• **WHAT IS BEING ASKED**
Repeat every line of the records below without changing anything.

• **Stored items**
▽

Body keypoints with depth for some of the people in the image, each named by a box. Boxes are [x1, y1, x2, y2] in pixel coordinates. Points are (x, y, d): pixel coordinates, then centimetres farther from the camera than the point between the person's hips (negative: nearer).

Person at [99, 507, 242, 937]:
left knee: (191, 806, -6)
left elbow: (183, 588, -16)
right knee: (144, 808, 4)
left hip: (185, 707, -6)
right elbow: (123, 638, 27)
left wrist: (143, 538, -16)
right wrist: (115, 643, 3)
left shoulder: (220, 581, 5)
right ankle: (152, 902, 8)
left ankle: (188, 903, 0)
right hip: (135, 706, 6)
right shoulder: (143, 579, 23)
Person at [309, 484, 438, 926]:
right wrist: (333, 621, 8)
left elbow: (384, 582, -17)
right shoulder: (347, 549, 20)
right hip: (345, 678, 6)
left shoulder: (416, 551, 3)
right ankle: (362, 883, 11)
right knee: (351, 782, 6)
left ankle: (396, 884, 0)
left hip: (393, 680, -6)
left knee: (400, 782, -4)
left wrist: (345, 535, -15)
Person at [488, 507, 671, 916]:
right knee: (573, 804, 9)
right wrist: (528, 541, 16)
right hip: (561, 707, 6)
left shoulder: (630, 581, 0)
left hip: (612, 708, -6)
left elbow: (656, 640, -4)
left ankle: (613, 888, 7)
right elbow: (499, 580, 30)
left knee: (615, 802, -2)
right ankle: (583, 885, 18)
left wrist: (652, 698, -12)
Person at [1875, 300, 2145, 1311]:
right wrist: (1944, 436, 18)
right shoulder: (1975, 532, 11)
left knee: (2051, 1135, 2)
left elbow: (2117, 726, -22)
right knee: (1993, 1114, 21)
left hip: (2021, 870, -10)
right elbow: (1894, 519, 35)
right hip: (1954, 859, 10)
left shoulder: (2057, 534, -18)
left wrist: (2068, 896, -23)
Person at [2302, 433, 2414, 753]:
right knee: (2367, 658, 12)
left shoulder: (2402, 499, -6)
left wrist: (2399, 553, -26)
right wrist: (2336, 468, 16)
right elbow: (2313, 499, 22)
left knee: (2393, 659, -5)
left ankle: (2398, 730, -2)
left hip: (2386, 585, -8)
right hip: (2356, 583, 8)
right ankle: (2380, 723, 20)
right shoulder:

△

• **TASK RESPONSE**
Body keypoints with depth for some of the people in the image, each named by a box. Boxes are [x1, y1, x2, y2] in pixel coordinates. Points are (x, y, d): pixel coordinates, then centimetres farther from the camera than the point between the person's hips (negative: nearer).

Person at [99, 507, 242, 937]:
left knee: (191, 806, -6)
left elbow: (183, 588, -16)
right knee: (144, 808, 4)
left hip: (185, 707, -6)
right elbow: (123, 638, 27)
left wrist: (143, 538, -16)
right wrist: (115, 643, 3)
left shoulder: (220, 581, 5)
right ankle: (152, 902, 8)
left ankle: (188, 903, 0)
right hip: (135, 706, 6)
right shoulder: (143, 579, 23)
Person at [309, 484, 438, 926]:
right wrist: (333, 621, 8)
left elbow: (384, 582, -17)
right shoulder: (347, 549, 20)
right hip: (345, 678, 6)
left shoulder: (416, 551, 3)
right ankle: (362, 883, 11)
right knee: (351, 782, 6)
left ankle: (396, 884, 0)
left hip: (393, 680, -6)
left knee: (400, 782, -4)
left wrist: (345, 535, -15)
Person at [488, 507, 671, 916]:
right knee: (573, 804, 9)
right wrist: (528, 541, 16)
right hip: (561, 707, 6)
left shoulder: (630, 581, 0)
left hip: (612, 708, -6)
left elbow: (656, 640, -4)
left ankle: (613, 888, 7)
right elbow: (499, 580, 30)
left knee: (615, 802, -2)
right ankle: (583, 885, 18)
left wrist: (652, 698, -12)
Person at [1875, 300, 2145, 1311]:
right wrist: (1944, 436, 18)
right shoulder: (1975, 532, 11)
left knee: (2051, 1135, 2)
left elbow: (2117, 726, -22)
right knee: (1993, 1114, 21)
left hip: (2021, 870, -10)
right elbow: (1894, 519, 35)
right hip: (1954, 859, 10)
left shoulder: (2057, 534, -18)
left wrist: (2068, 896, -23)
Person at [2302, 433, 2414, 753]:
right knee: (2367, 658, 12)
left shoulder: (2402, 499, -6)
left wrist: (2399, 553, -26)
right wrist: (2336, 468, 16)
right elbow: (2313, 499, 22)
left knee: (2393, 659, -5)
left ankle: (2398, 730, -2)
left hip: (2386, 585, -8)
right hip: (2356, 583, 8)
right ankle: (2380, 723, 20)
right shoulder:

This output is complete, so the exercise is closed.